** Your goal **
For the word "held", return each line of the data in which it occurs.

=====

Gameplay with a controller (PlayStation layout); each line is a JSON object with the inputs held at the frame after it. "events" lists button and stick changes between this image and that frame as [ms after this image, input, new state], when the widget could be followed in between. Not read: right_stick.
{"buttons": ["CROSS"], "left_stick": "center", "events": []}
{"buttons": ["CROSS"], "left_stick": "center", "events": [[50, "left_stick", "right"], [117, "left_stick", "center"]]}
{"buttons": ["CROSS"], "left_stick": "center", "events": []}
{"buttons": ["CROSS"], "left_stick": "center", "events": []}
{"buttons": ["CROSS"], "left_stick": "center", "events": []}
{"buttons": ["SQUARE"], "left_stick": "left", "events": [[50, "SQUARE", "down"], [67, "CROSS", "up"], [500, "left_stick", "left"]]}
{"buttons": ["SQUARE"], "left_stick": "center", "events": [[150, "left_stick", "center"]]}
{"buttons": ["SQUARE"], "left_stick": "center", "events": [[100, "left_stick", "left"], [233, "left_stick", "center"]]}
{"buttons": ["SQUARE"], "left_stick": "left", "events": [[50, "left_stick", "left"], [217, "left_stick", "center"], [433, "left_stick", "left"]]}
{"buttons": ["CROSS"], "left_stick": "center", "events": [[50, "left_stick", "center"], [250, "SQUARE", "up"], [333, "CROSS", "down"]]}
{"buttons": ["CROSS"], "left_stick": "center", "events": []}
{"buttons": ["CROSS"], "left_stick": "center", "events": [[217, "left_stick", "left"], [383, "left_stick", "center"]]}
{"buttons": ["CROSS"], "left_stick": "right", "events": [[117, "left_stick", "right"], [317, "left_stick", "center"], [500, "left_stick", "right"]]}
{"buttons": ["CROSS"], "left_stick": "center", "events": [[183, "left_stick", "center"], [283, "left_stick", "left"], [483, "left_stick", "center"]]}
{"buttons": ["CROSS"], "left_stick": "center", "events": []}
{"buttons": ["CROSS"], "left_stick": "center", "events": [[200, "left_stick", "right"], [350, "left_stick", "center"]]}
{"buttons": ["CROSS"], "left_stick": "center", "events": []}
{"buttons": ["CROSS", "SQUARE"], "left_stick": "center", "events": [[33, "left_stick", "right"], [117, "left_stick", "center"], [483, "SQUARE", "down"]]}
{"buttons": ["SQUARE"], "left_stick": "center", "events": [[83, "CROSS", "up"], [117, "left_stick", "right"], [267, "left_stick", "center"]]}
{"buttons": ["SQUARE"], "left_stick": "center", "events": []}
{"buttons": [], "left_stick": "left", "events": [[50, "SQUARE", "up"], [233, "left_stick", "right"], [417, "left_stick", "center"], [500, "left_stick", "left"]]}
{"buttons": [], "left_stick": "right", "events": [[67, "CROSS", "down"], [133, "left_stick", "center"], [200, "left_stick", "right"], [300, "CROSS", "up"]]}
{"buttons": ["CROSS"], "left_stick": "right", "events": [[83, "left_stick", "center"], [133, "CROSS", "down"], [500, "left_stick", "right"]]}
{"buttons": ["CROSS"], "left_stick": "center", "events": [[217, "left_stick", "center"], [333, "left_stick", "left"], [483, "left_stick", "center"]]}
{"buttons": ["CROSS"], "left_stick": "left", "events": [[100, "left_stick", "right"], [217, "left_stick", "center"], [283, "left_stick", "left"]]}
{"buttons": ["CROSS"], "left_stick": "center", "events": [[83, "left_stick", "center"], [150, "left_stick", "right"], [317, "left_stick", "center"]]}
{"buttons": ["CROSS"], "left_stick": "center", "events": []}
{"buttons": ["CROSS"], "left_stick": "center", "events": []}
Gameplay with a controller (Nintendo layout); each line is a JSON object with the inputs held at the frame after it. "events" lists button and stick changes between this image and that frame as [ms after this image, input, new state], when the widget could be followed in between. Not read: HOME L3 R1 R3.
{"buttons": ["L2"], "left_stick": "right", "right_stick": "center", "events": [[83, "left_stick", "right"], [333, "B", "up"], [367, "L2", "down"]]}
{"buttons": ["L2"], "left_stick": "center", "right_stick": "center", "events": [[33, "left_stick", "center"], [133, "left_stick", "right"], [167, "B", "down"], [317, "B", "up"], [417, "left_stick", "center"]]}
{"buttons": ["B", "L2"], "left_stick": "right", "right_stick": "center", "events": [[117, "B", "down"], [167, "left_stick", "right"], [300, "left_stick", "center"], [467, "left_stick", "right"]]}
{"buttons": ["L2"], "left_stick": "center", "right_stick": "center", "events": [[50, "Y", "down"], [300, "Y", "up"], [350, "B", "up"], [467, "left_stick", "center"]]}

=====

** Exercise result **
Gameplay with a controller (PlayStation layout); each line is a JSON object with the inputs held at the frame after it. "events" lists button and stick changes between this image and that frame as [ms after this image, input, new state], when the widget could be followed in between. Not read: right_stick.
Gameplay with a controller (Nintendo layout); each line is a JSON object with the inputs held at the frame after it. "events" lists button and stick changes between this image and that frame as [ms after this image, input, new state], when the widget could be followed in between. Not read: HOME L3 R1 R3.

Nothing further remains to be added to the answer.